(Extracted records)
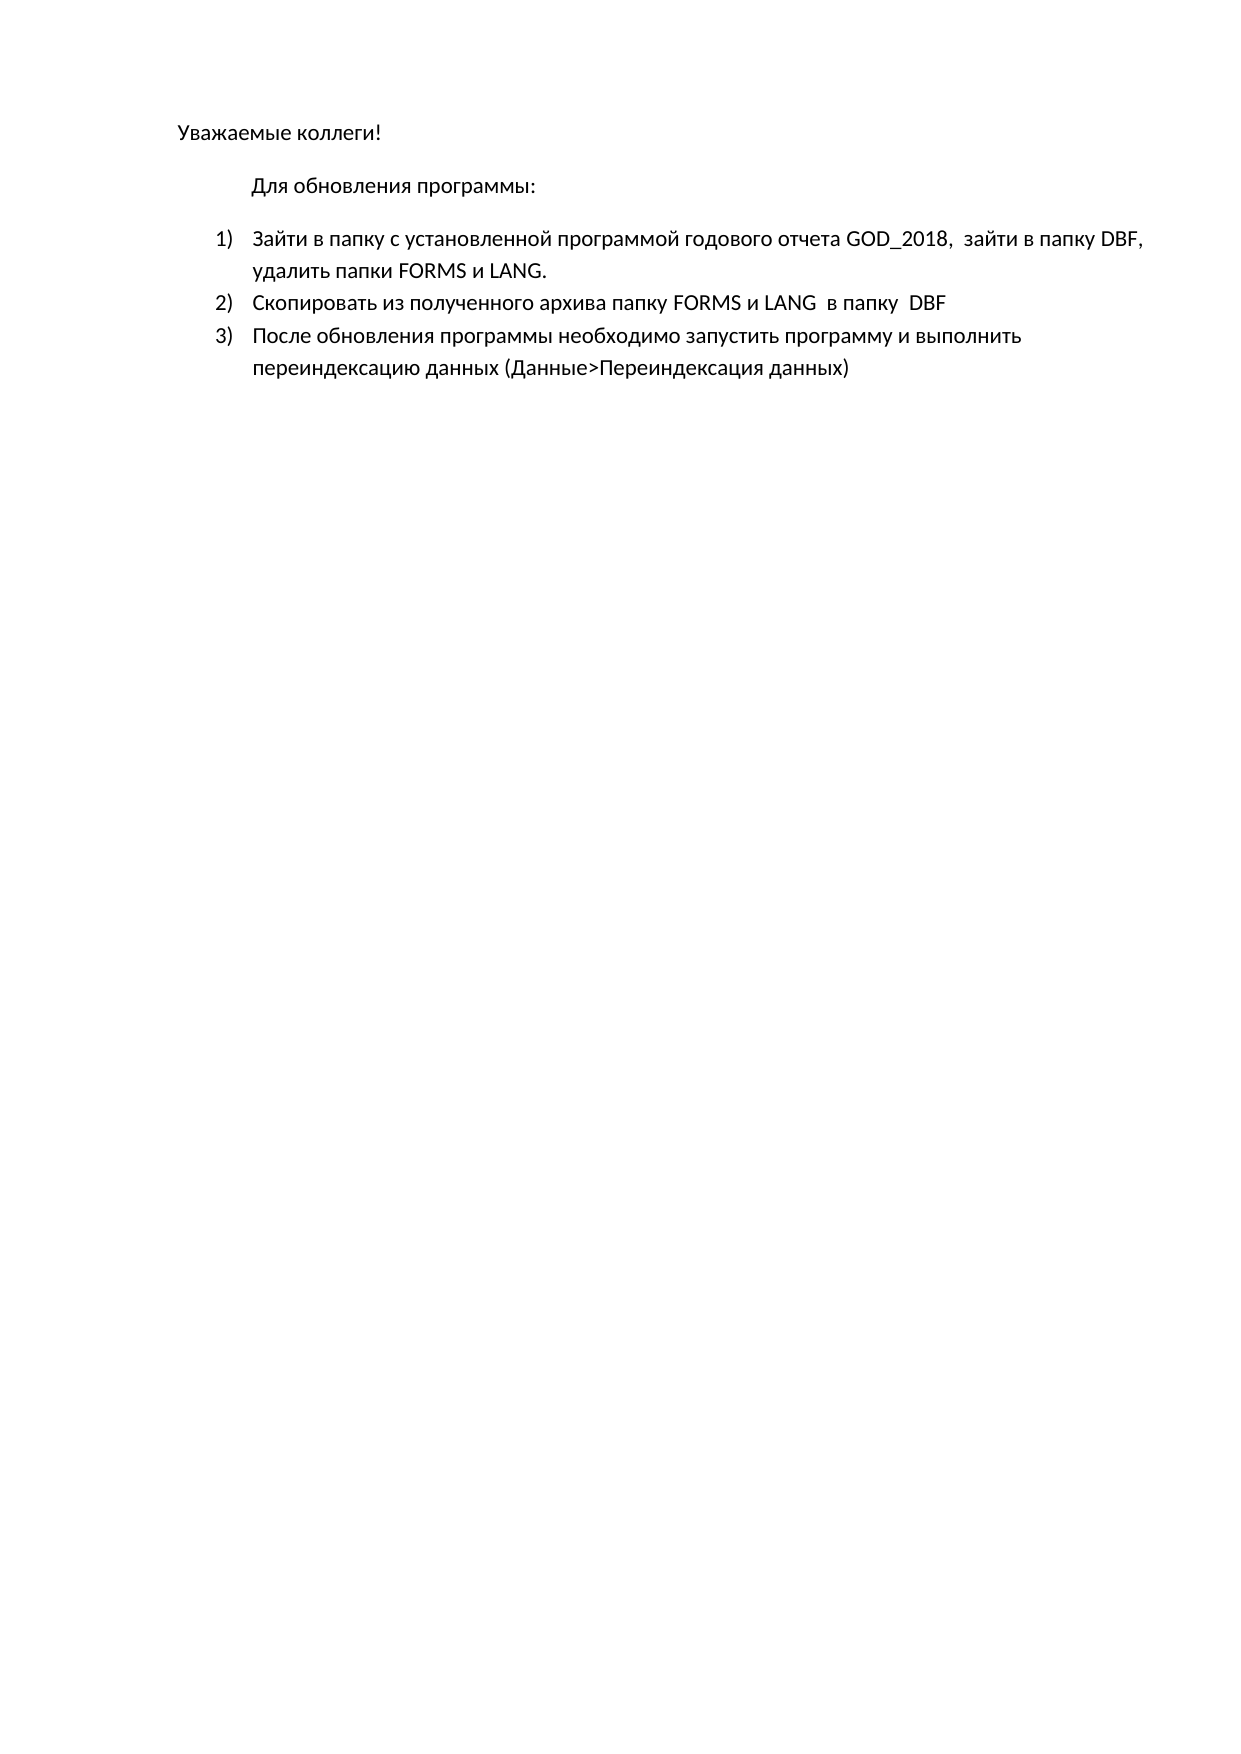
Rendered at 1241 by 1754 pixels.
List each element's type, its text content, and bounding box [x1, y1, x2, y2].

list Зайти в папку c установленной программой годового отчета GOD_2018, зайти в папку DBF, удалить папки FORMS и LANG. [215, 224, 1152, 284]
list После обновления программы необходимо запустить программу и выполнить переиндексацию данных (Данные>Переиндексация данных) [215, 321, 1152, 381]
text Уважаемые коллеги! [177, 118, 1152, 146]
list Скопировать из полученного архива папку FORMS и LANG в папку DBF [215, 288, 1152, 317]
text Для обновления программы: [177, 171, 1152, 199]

TO DO ->
Each line from the one containing "List each element's" to the end of the records should be echoed exactly, and no other line.

YOUR SOLUTION ->
List each element's type, its text content, and bounding box [x1, y1, x2, y2].

list Зайти в папку c установленной программой годового отчета GOD_2018, зайти в папку DBF, удалить папки FORMS и LANG. [215, 224, 1152, 284]
list После обновления программы необходимо запустить программу и выполнить переиндексацию данных (Данные>Переиндексация данных) [215, 321, 1152, 381]
text Уважаемые коллеги! [177, 118, 1152, 146]
list Скопировать из полученного архива папку FORMS и LANG в папку DBF [215, 288, 1152, 317]
text Для обновления программы: [177, 171, 1152, 199]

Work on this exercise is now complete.